Others may be better at answering this.
Cron normally emails any output to the user (see man 5 crontab if you
can set the email address).
You have output from two things below:
> Summary for: http://www.mysite.com/index.shtml
> Duplicates: 535,248 (214.4/sec)
> Off-site links: 12,996 (5.2/sec)
> Total Bytes: 246,865,706 (98904.5/sec)
> Total Docs: 16,824 (6.7/sec)
> Unique URLs: 17,329 (6.9/sec)
That's from spider.pl and it is written to stderr. That output can be
disabled by setting SPIDER_QUIET=1 in your environment when indexing.
> Removing very common words...
[...]
> 66602 unique words indexed.
> 9 properties sorted.
> 16824 files indexed. 246865706 total bytes. 12192895 total words.
> Elapsed time: 00:42:28 CPU time: 00:04:02
And that's from the swish-e binary and, by default, is written to
stdout. You can use the -E <file> to append swish-e's output to a file,
or without <file> send the output to stderr instead of stdout. Or just
redirect stdout to a file.
So that gives you a few options since you can pick which output goes
where. You might capture the spider output one place and the swish-e
summary someplace else.
Note that when indexing swish-e shows a progress report and uses \r to
overwrite its percent complete messages. Those will be ugly so you will
probably want to filter swish-e's output.

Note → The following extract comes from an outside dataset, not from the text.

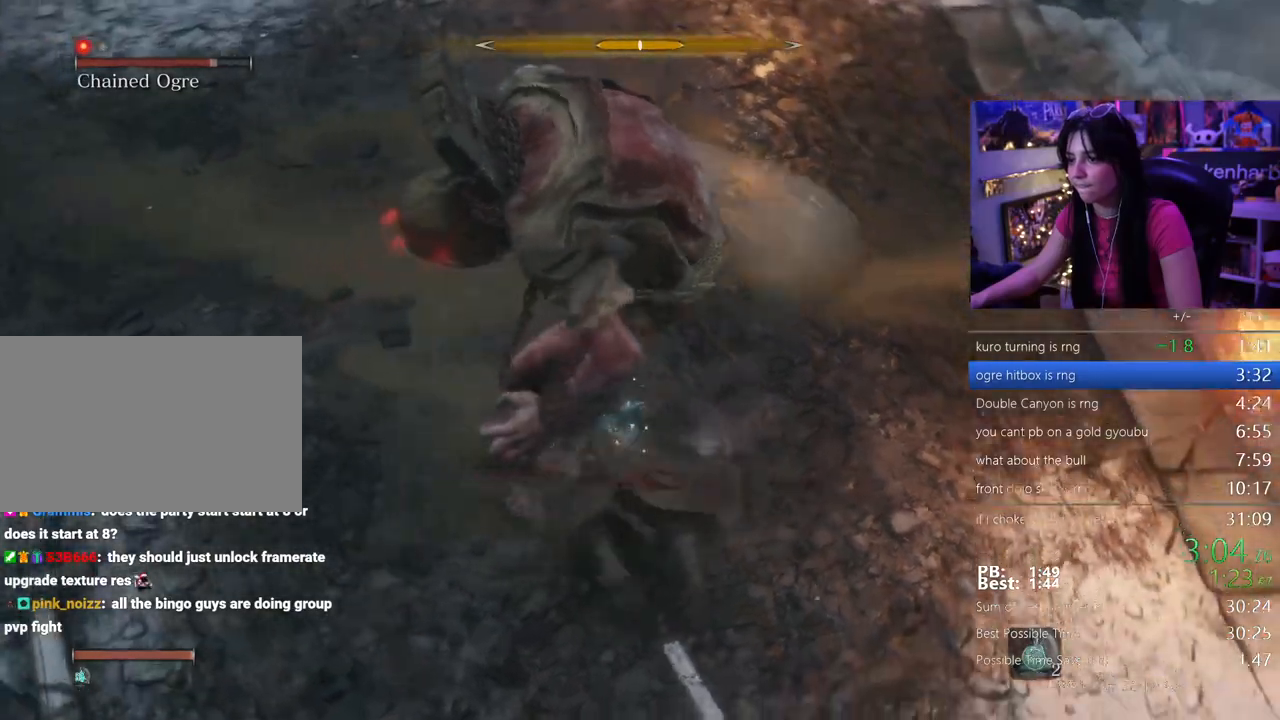
{"keys": ["w"], "events": []}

What I'd do is save output to a file while indexing. If swish-e exits
with a non-zero exit code then email the entire file (just use cat in
cron and then it should automatically be sent). If swish-e exits
without an error exit code then use grep to extract out just the data
you want emailed, or write a little script to append interesting data to
a (comma separated values?) file for later processing.
--
Bill Moseley
moseley@hank.org
Received on Thu May 29 13:04:21 2003